In this regard, the reader should be aware of the fact that everything pertaining to encodings, and to fonts in particular, is considered to be industrial knowledge and therefore cannot be disseminated, at least not completely. It is hard to imagine how badly the “specifications” of certain technologies are written, whether because of negligence or out of a conscious desire to prevent the full use of the technologies. Some of the appendices of this book were written for the very purpose of describing certain technologies with a reputation for inaccessibility, such as AAT tables and TrueType instructions, as clearly and exhaustively as possible.
In the remainder of this introduction, we shall outline, first of all, the jargon used in the rest of the book, so as to clarify the historical development of certain terms.

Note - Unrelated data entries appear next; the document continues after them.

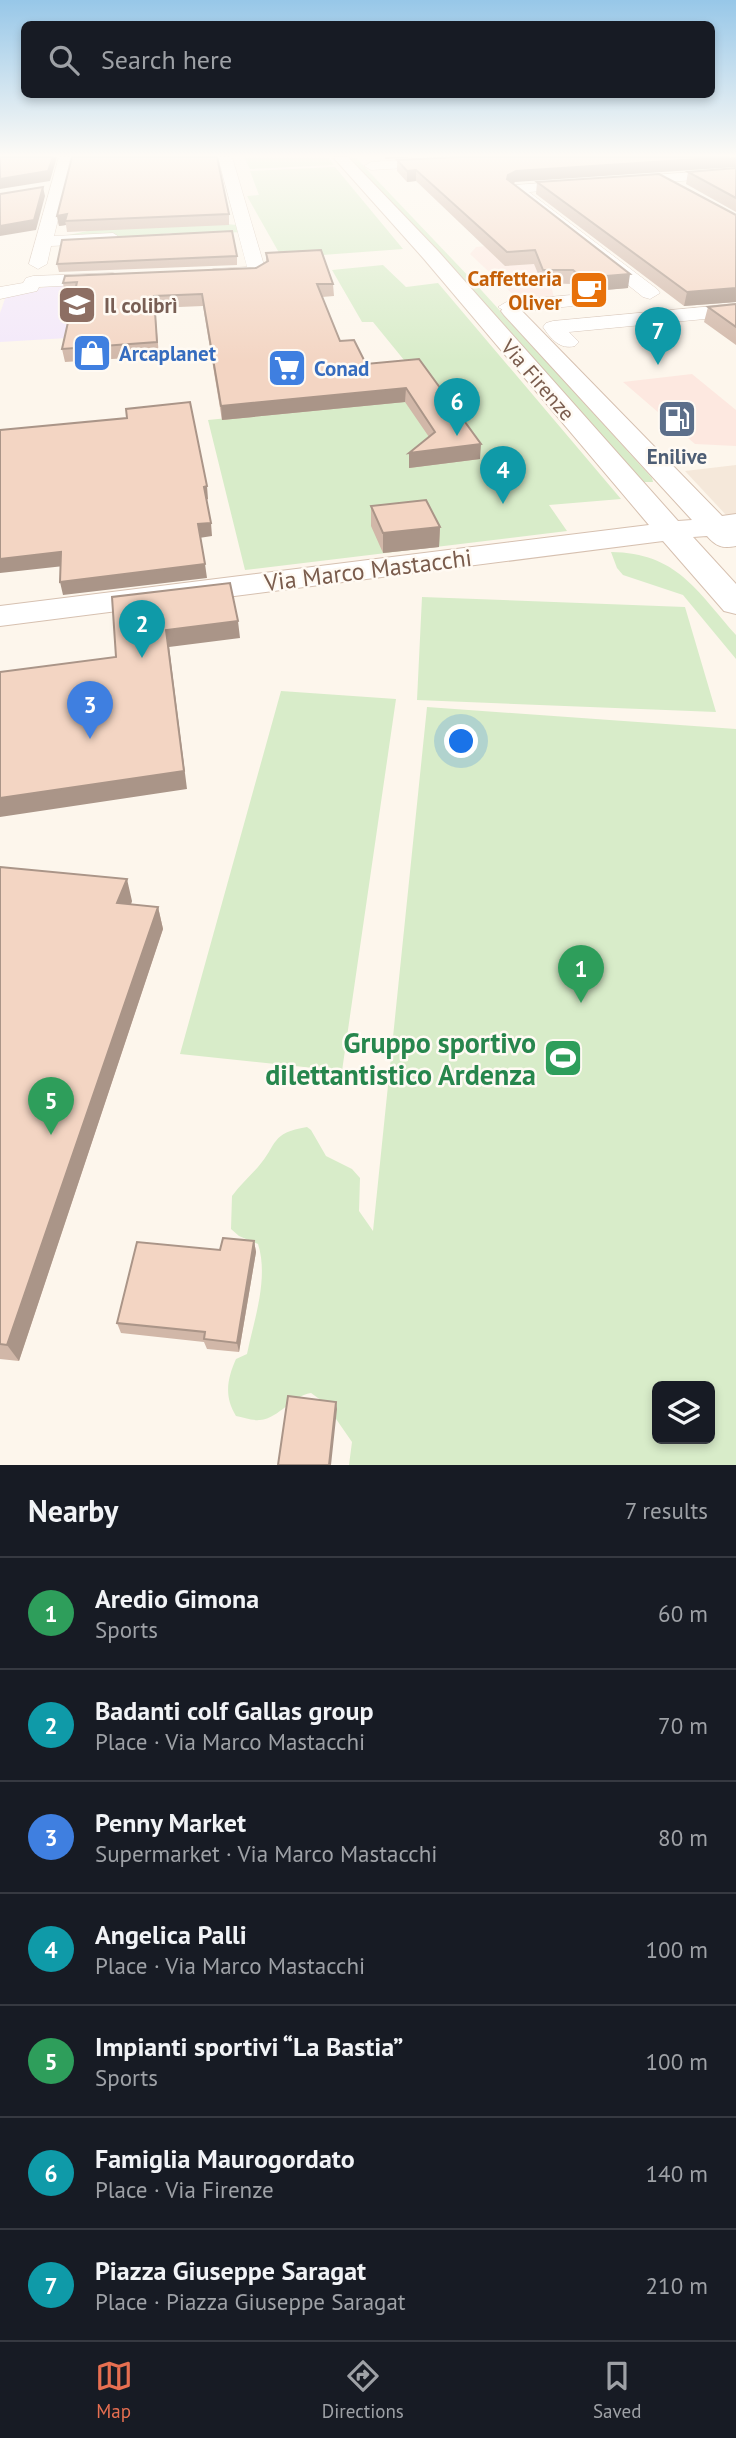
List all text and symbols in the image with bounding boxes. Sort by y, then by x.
search box [21,21,715,98]
icon: search [45,41,83,79]
text: Search here [101,43,232,76]
place label: Caffetteria Oliver [468,265,563,316]
cafe icon: Caffetteria Oliver [568,269,610,311]
school or university icon: Il colibrì [56,284,98,326]
place label: Il colibrì [104,292,178,319]
pin: 7 [635,307,681,365]
shop icon: Arcaplanet [71,332,113,374]
street label: Via Firenze [495,333,581,426]
place label: Arcaplanet [119,340,217,367]
supermarket icon: Conad [266,347,308,389]
place label: Conad [314,355,369,382]
pin: 6 [434,378,480,436]
fuel station icon: Enilive [656,398,698,440]
place label: Enilive [647,443,707,470]
pin: 4 [480,446,526,504]
street label: Via Marco Mastacchi [262,542,473,598]
pin: 2 [119,600,165,658]
pin: 3 [67,681,113,739]
your location [444,724,478,758]
pin: 1 [558,945,604,1003]
place label: Gruppo sportivo dilettantistico Ardenza [265,1024,536,1093]
sports icon: Gruppo sportivo dilettantistico Ardenza [542,1037,584,1079]
pin: 5 [28,1077,74,1135]
map controls [652,1381,715,1444]
button: layers [652,1381,715,1444]
text: Nearby [28,1491,118,1530]
text: 7 results [625,1496,708,1525]
text: Aredio Gimona [95,1582,259,1615]
text: 1 [44,1599,58,1628]
text: 60 m [658,1599,708,1628]
text: Sports [95,1615,158,1644]
text: Badanti colf Gallas group [95,1694,374,1727]
text: 2 [44,1711,58,1740]
text: 70 m [658,1711,708,1740]
text: Place · Via Marco Mastacchi [95,1727,365,1756]
text: Penny Market [95,1806,246,1839]
text: 3 [44,1823,58,1852]
text: 80 m [658,1823,708,1852]
text: Supermarket · Via Marco Mastacchi [95,1839,437,1868]
text: Angelica Palli [95,1918,247,1951]
text: 4 [44,1935,58,1964]
text: 100 m [646,1935,708,1964]
text: Place · Via Marco Mastacchi [95,1951,365,1980]
text: Impianti sportivi “La Bastia” [95,2030,403,2063]
text: 5 [44,2047,58,2076]
text: 100 m [646,2047,708,2076]
text: Sports [95,2063,158,2092]
text: Famiglia Maurogordato [95,2142,355,2175]
text: 6 [44,2159,58,2188]
text: 140 m [646,2159,708,2188]
text: Place · Via Firenze [95,2175,274,2204]
text: Piazza Giuseppe Saragat [95,2254,366,2287]
text: 7 [44,2271,58,2300]
text: 210 m [646,2271,708,2300]
text: Place · Piazza Giuseppe Saragat [95,2287,406,2316]
tab: Map [95,2357,133,2423]
tab: Directions [322,2357,404,2423]
tab: Saved [593,2357,641,2423]

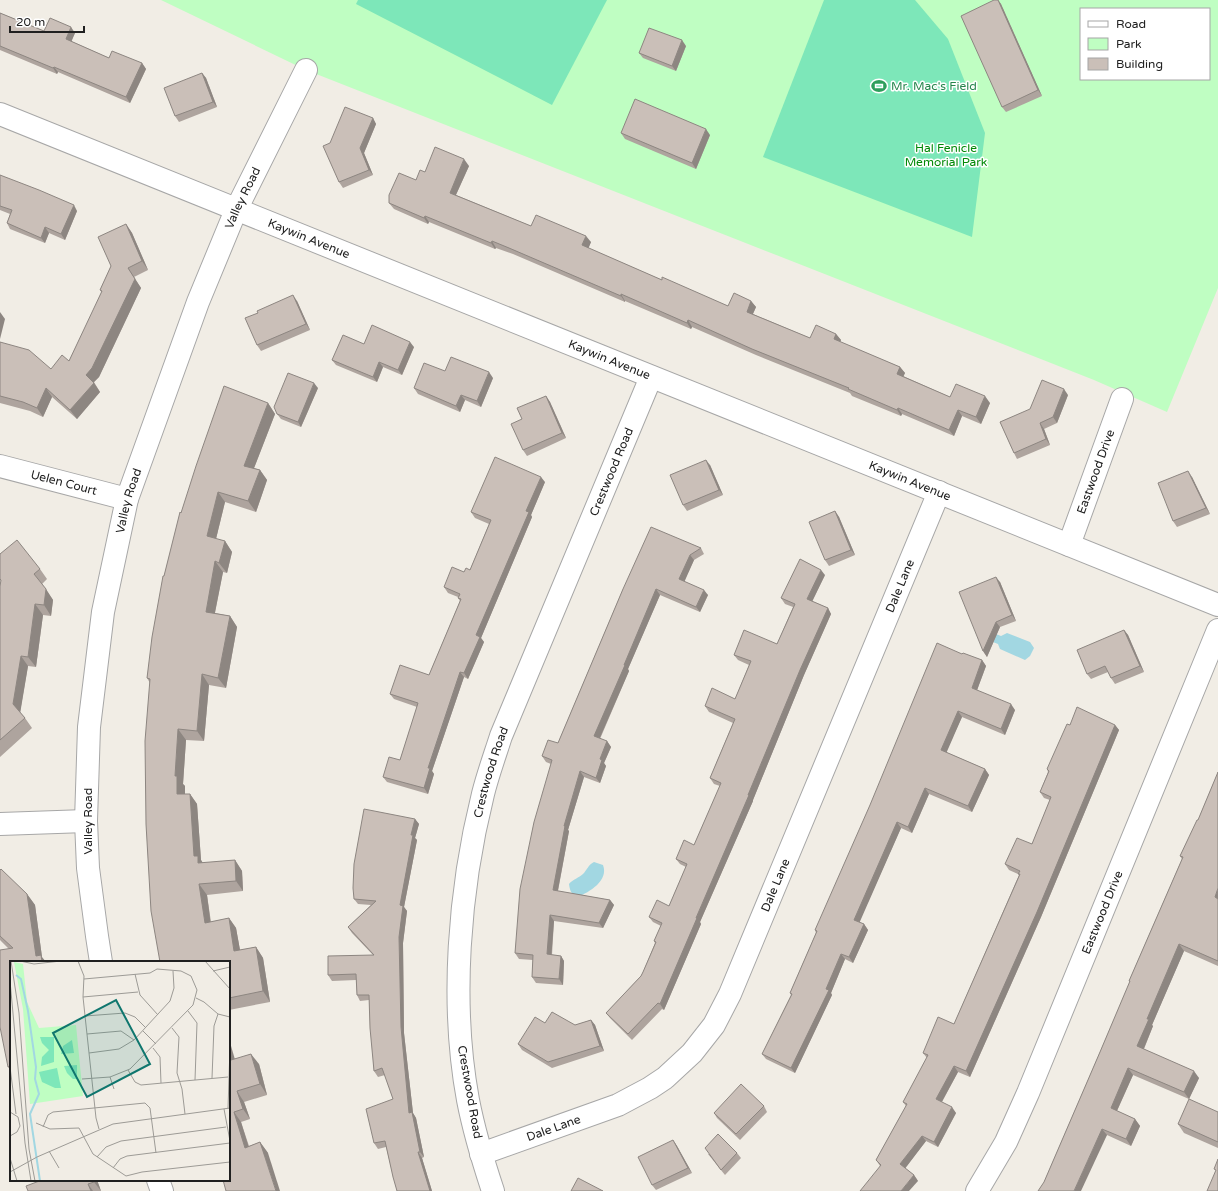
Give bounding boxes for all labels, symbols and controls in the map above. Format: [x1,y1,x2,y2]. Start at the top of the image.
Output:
scale bar [10,8,84,34]
legend [1080,8,1210,80]
text: 20 m [16,15,45,29]
text: Road [1116,17,1146,31]
text: Park [1116,37,1142,51]
text: Building [1116,57,1163,71]
sports icon: Mr. Mac's Field [870,77,888,95]
place label: Mr. Mac's Field [891,79,977,93]
park label: Hal Fenicle Memorial Park [905,141,988,169]
street label: Valley Road [222,165,263,231]
street label: Kaywin Avenue [266,216,352,261]
street label: Kaywin Avenue [566,337,653,382]
street label: Crestwood Road [587,425,636,518]
street label: Eastwood Drive [1074,427,1117,516]
street label: Kaywin Avenue [867,458,953,504]
street label: Valley Road [113,466,144,535]
street label: Uelen Court [29,467,99,498]
street label: Dale Lane [883,557,917,615]
street label: Crestwood Road [471,724,511,819]
street label: Valley Road [81,788,95,854]
street label: Dale Lane [758,856,793,914]
street label: Eastwood Drive [1079,868,1126,956]
inset map [10,961,230,1181]
street label: Crestwood Road [455,1044,485,1140]
street label: Dale Lane [525,1112,583,1144]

This will also enable us to give an overview of the transition from mechanical to computerized processes.
Next, we will give the reader a synthetic view of the book by outlining several possible ways to approach it. Each profile of a typical reader thatwe present is focused on a specific area of interest, a particular way to use this book.We hope that this part of the introduction will allow the reader to find her own path through the forest of 2.5 million letters that she is holding in her hands.